< 2 Samuel 9 >
1 And David said, Is there yet any that is left of the house of Saul, that I may shew him kindness for Jonathan’s sake?
Tedy rzekł Dawid: Jestże jeszcze kto, coby pozostał z domu Saulowego, abym uczynił nad nim miłosierdzie dla Jonatana?
2 And there was of the house of Saul a servant whose name was Ziba. And when they had called him unto David, the king said unto him, Art thou Ziba? And he said, Thy servant is he.
I był z domu Saulowego sługa, którego zwano Syba: tego zawołano do Dawida. I rzekł król do niego: Tyżeś jest Syba? A on odpowiedział: Jam jest, sługa twój.
3 And the king said, Is there not yet any of the house of Saul, that I may shew the kindness of God unto him? And Ziba said unto the king, Jonathan hath yet a son, which is lame on his feet.
Potem rzekł król: Jestże jeszcze kto z domu Saulowego, abym nad nim uczynił miłosierdzie Boże? Odpowiedział Syba królowi: Jest jeszcze syn Jonatana, chromy na nogi.
4 And the king said unto him, Where is he? And Ziba said unto the king, Behold, he is in the house of Machir, the son of Ammiel, in Lo–debar.
I rzekł do niego król: Gdzieli jest? A Syba odpowiedział królowi: Oto, jest w domu Machira, syna Ammijelowego, w Lodebarze.
5 Then king David sent, and fetched him out of the house of Machir, the son of Ammiel, from Lo–debar.
Przetoż posłał król Dawid, i wziął go z domu Machira, syna Ammijelowego z Lodebaru.
6 Now when Mephibosheth, the son of Jonathan, the son of Saul, was come unto David, he fell on his face, and did reverence. And David said, Mephibosheth. And he answered, Behold thy servant!
A gdy przyszedł Mefiboset, syn Jonatana, syna Saulowego, do Dawida, upadł na oblicze swe, i pokłonił się. I rzekł Dawid: Mefibosecie!
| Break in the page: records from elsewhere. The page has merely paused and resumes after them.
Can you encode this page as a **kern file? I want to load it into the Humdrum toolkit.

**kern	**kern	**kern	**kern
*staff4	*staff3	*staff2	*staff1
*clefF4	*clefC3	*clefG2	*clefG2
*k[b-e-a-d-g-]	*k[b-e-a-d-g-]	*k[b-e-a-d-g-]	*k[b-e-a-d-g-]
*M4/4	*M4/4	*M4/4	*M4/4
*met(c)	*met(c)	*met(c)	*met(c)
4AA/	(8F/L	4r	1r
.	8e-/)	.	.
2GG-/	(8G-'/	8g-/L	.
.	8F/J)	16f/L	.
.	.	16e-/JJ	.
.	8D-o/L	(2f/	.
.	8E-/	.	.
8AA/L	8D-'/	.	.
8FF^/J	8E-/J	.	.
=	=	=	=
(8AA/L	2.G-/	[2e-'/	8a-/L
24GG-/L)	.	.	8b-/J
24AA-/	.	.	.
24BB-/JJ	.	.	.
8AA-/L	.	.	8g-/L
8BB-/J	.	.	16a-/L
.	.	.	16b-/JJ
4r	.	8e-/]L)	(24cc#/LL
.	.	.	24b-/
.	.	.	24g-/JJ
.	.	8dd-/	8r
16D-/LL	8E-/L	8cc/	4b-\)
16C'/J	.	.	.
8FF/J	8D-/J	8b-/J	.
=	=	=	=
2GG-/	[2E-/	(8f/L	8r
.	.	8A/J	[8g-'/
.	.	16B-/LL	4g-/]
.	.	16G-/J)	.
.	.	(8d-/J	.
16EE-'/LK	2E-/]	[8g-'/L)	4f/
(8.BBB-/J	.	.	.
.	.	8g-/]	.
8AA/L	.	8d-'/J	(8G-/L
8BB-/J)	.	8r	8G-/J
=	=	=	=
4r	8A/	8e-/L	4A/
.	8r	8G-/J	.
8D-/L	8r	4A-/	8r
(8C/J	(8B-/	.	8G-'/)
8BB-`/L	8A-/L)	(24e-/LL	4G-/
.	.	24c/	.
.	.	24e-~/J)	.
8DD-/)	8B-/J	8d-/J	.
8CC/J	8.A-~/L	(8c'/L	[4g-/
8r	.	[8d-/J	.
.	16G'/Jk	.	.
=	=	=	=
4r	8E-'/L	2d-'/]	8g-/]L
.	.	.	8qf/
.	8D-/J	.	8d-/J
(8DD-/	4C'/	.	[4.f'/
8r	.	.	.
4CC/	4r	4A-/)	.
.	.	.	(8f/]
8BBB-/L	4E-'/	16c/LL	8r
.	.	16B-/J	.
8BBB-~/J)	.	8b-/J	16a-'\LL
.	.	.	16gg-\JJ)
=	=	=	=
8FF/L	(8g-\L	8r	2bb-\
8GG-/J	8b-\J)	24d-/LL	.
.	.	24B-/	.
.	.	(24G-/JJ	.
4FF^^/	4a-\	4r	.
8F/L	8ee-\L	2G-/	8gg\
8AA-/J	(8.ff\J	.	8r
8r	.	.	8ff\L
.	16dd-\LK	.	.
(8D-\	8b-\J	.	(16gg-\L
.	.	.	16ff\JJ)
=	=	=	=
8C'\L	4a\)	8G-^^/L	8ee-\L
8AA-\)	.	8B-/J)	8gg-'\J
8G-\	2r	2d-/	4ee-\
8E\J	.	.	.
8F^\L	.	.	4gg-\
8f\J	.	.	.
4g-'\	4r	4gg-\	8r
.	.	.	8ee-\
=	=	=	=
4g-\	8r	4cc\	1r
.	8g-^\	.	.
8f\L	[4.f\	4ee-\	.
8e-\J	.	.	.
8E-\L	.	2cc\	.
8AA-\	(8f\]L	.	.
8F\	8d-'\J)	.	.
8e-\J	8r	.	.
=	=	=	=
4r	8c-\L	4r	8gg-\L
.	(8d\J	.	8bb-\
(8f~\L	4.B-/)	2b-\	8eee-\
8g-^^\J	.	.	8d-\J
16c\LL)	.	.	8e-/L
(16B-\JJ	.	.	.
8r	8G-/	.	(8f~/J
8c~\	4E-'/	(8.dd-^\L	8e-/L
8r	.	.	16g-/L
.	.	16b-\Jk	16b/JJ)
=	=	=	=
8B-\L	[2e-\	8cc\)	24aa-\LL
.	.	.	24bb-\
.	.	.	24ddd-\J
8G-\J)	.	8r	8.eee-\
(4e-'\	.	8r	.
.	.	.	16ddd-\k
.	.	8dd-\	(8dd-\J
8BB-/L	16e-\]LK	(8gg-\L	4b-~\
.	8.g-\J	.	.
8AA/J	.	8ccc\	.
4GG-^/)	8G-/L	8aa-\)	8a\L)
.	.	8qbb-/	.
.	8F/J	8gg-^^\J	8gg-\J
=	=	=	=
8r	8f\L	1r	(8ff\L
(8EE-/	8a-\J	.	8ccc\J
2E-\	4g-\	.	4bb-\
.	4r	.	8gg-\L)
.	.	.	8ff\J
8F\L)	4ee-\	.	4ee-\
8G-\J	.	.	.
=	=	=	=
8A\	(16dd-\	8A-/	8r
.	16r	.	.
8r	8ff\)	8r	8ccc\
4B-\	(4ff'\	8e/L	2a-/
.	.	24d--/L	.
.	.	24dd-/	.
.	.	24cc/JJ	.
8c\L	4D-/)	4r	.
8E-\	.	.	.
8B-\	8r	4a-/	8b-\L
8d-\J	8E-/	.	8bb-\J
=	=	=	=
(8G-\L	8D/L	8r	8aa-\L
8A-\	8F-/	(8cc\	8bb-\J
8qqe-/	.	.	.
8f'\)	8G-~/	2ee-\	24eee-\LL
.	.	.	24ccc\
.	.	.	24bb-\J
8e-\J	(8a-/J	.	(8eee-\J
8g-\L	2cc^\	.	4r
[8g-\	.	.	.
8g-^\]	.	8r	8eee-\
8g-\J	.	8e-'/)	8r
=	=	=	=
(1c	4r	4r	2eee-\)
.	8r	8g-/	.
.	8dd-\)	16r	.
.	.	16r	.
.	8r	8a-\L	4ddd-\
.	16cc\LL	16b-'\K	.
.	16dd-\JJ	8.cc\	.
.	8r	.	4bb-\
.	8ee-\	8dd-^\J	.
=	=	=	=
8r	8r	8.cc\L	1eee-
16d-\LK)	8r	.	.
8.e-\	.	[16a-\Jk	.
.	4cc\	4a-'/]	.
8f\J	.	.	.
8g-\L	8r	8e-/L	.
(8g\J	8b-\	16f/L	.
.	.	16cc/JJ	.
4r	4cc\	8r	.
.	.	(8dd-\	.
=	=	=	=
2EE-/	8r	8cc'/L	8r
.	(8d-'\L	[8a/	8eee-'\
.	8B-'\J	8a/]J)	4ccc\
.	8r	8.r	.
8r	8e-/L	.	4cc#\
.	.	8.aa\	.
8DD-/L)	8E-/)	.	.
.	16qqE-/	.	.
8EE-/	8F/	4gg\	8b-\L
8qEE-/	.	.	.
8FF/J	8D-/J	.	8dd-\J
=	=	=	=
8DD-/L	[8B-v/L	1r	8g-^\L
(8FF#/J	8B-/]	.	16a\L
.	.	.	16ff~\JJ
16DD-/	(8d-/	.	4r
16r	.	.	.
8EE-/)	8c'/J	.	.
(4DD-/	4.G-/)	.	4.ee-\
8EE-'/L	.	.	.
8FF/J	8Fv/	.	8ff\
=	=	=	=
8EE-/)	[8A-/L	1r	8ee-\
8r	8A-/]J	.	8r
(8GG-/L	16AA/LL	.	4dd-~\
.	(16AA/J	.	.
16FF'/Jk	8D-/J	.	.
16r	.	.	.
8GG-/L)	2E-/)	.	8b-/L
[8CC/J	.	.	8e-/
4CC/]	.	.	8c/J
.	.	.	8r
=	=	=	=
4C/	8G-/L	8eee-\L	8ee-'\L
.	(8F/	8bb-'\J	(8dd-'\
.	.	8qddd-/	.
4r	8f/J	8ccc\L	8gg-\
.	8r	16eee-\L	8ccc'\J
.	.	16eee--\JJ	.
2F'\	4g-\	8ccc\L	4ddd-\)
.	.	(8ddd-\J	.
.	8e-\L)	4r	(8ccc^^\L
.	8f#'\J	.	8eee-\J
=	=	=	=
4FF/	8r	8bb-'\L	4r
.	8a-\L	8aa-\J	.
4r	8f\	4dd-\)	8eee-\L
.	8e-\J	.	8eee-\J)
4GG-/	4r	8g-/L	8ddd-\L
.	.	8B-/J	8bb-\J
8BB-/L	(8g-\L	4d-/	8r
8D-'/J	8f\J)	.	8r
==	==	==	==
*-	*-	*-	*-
Który odpowiedział: Oto, sługa twój.
7 And David said unto him, Fear not: for I will surely shew thee kindness for Jonathan thy father’s sake, and will restore thee all the land of Saul thy father; and thou shalt eat bread at my table continually.
I rzekł do nigo Dawid: Nie bój się: bo zapewne uczynię z tobą miłosierdzie dla Jonatana, ojca twego, i przywrócęć wszystkę rolą Saula, dziada twego. a ty będziesz jadł chleb u stołu mego zawżdy.
8 And he bowed himself, and said, What is thy servant, that thou shouldest look upon such a dead dog as I am?
Tedy ukłoniwszy się, rzekł: Coż jest sługa twój, żeś się obejrzał na psa zdechłego, jakom ja jest?
9 Then the king called to Ziba, Saul’s servant, and said unto him, I have given unto thy master’s son all that pertained to Saul and to all his house.
Zatem wezwał król Syby, sługi Saulowego i rzekł mu: Cokolwiek miał Saul, i wszystek dom jego, dałem synowi pana twego.
10 Thou therefore, and thy sons, and thy servants, shall till the land for him, and thou shalt bring in the fruits, that thy master’s son may have food to eat: but Mephibosheth thy master’s son shall eat bread alway at my table. Now Ziba had fifteen sons and twenty servants.
Będziesz tedy sprawował rolą jego, ty, synowie twoi, i słudzy twoi, a będziesz dodawał, aby miał chleb syn pana twego, któryby jadł; ale Mefiboset, syn pana twego, będzie zawżdy jadał chleb u stołu mego. A Syba miał piętnaście synów i dwadzieścia sług.
11 Then said Ziba unto the king, According to all that my lord the king hath commanded his servant, so shall thy servant do. As for Mephibosheth, said the king, he shall eat at my table, as one of the king’s sons.
I odpowiedział Syba królowi: Wszystko, co rozkazał król, pan mój, słudze swemu, tak uczyni sługa twój, aczkolwiek Mefiboset mógłby jadać u stołu mego, jako jeden z synów królewskich.
12 And Mephibosheth had a young son, whose name was Micha. And all that dwelt in the house of Ziba were servants unto Mephibosheth.
Miał też Mefiboset syna małego, imieniem Micha; a wszyscy, którzy mieszkali w domu Sybowym, byli sługami Mefibosetowymi.
13 So Mephibosheth dwelt in Jerusalem: for he did eat continually at the king’s table; and was lame on both his feet.
A tak Mefiboset mieszkał w Jeruzalemie, bo on u stołu królewskiego zawżdy jadał; a był chromy na obie nogi.